**EXERCISE MATERIAL**
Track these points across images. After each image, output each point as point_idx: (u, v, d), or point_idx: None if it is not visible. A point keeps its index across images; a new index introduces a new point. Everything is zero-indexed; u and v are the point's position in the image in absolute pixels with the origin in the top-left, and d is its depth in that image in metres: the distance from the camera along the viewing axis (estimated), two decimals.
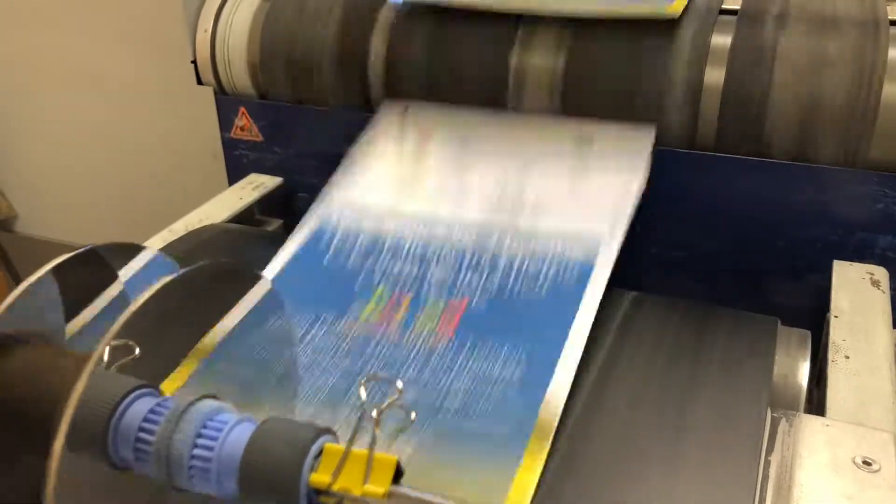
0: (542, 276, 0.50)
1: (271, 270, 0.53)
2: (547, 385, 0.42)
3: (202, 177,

**REQUIRED WORK**
Could you output every record above exactly as written, leaving out the pictures?

**ANSWER SPACE**
Track these points across images. After each image, output each point as point_idx: (u, v, d), or point_idx: None if it is not visible. A point keeps its index across images; a new index introduces a new point. Everything is zero-indexed; u and v are the point's position in the image in absolute pixels with the origin in the top-left, and d is its depth in that image in metres: the distance from the camera along the viewing axis (estimated), two decimals.
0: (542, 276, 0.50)
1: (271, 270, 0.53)
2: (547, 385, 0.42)
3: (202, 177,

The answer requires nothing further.